# Daytona 500 comments



## njblackberry (Dec 29, 2007)

Nothing about results or standings.

You would think that the one of the flagship tracks, in the biggest race of the year, would be maintained a little better. Last time it was paved was in the late 70s...

No one on Fox would DARE say anything, but this is an embarassment. I've been to several races (including three Daytona 500s and a few Pepsi races) but this would be very aggravating if I flew down there, and had to sit and wait for a track repair. NOT SUGGESTING THAT THEY RUN ON THE DAMAGED TRACK,but come on....


----------



## Davenlr (Sep 16, 2006)

Guess it depends how much revenue the actual track gets from the 590 commercials FOX is showing...longer race, more commercials. Understand they had a lot of rain last week, which causes the track to come apart. Glad they are doing the safe thing though.


----------



## njblackberry (Dec 29, 2007)

Here's the worst thing that could happen to Fox.. I'm changing the channel


----------



## Jtaylor1 (Jan 27, 2008)

They should've repair the track days before the race.


----------



## Lee L (Aug 15, 2002)

Well, there was no issue seen there during the other races and a pre-race inspection, so they are not totally negligent. Working in construction, I can tell you that lots of rain can make bad things happen to soils and consequently asphalt above it. Judging by all the bottoming out there even after teh hole was fixed, it appears they had a pretty big area of subsidence and it caused this problem. My guess is (unless they pave the whole track) they will need to remove a pretty large area there, dig down and put in new base material before repaving that section of the track.
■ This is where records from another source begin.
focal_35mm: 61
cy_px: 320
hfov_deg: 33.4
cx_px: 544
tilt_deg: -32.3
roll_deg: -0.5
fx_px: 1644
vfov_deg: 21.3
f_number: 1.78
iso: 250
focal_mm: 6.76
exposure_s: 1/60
It is still pretty bush league to have the surface come apart in that way and take so long to fix, in the premier event, kicking off the season.


----------



## njblackberry (Dec 29, 2007)

And there is no way they can repave the track by the next race (3 July - Coke Zero 400) and have the surface ready....


----------



## wilbur_the_goose (Aug 16, 2006)

Daytona 500 2011 was a joke.

Race, Caution, Caution, Caution, Caution, Caution, Caution, Race, Caution, Caution, Caution, Caution, Caution, Caution, Caution, Caution, Caution, Caution, Caution, Caution, Race, Race, Caution, Caution, Caution, Caution, Caution, Caution, Race.


----------



## bjlc (Aug 20, 2004)

anyone know the name of the song to wrap up the race today.. it was the song when they show all the highlights as the race ends.. 
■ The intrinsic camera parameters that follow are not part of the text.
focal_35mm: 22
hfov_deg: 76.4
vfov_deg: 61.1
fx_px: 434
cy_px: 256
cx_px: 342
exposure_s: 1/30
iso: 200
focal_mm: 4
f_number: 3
I would really appreciate it if you could help me out.. 
thanks..


----------



## spartanstew (Nov 16, 2005)

I didn't even realize that was today.


----------



## yosoyellobo (Nov 1, 2006)

I think I understand how drafting works, but can someone please explain the part about pushing and how it make them run faster. Thanks in advance.


----------



## dave29 (Feb 18, 2007)

Holy thread resurrection Batman!

@yosoyellobo, aerodynamics


----------



## fluffybear (Jun 19, 2004)

wilbur_the_goose said:


> Daytona 500 2011 was a joke.
> 
> Race, Caution, Caution, Caution, Caution, Caution, Caution, Race, Caution, Caution, Caution, Caution, Caution, Caution, Caution, Caution, Caution, Caution, Caution, Caution, Race, Race, Caution, Caution, Caution, Caution, Caution, Caution, Race.
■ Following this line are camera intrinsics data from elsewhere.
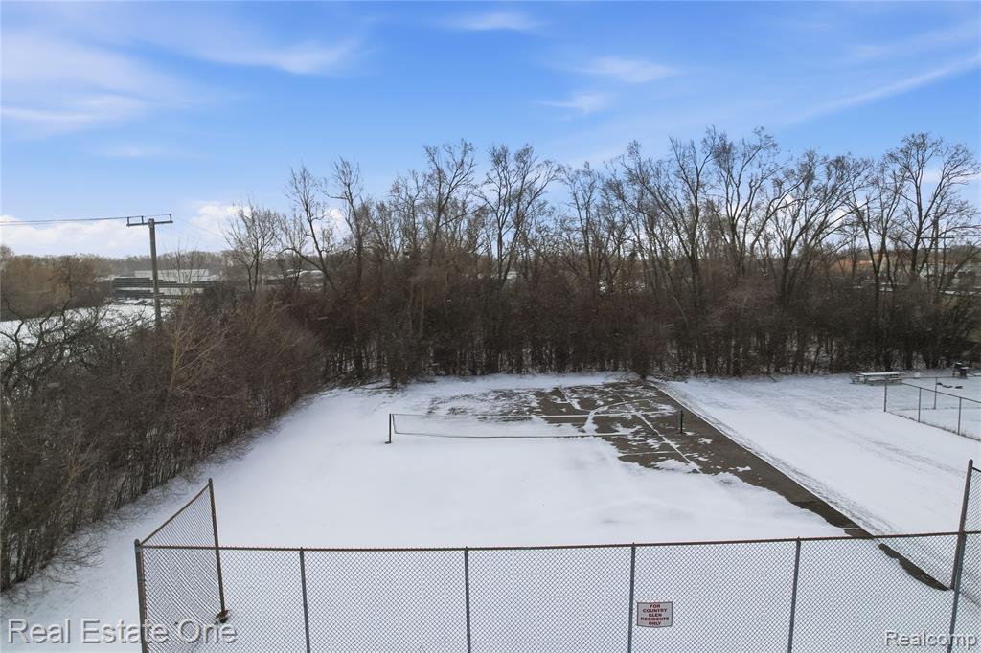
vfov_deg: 57.2
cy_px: 326
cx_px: 490
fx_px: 599
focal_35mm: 22
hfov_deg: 78.6
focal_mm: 8.4
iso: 130
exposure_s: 1/640
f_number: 2.8
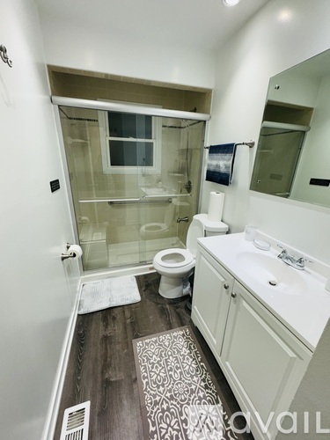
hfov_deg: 85.7
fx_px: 178
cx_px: 165
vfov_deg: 102.1
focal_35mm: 14
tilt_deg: -18.2
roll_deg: -1.1
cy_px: 220
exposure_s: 1/120
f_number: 2.2
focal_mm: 2.22
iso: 80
Isn't that why most people watch racing? Hoping for that big accident!


----------



## kikkenit2 (Oct 26, 2006)

fluffybear said:


> Isn't that why most people watch racing? Hoping for that big accident!


Just like fighting in hockey wrecks are cool, but after too many it becomes boring. 
It becomes a lot of waiting around for track cleanup and interuptions of the action and no real racing. 
When they wave the yellow flag all the time it becomes too many restarts.

The car following at 200 mph has less wind resistance so speeds up and pushes the car in front. 
Now that the track is so smooth and has huge tire grip they can push all the way around the track. 
Looked like a lot of mating going on out there. I called it the towtruck 500, but it was better than I thought. lol


----------



## yosoyellobo (Nov 1, 2006)

kikkenit2 said:


> The car following at 200 mph has less wind resistance so speeds up and pushes the car in front.
> Now that the track is so smooth and has huge tire grip they can push all the way around the track.
> Looked like a lot of mating going on out there. I called it the towtruck 500, but it was better than I thought. lol


Got it. Thanks.


----------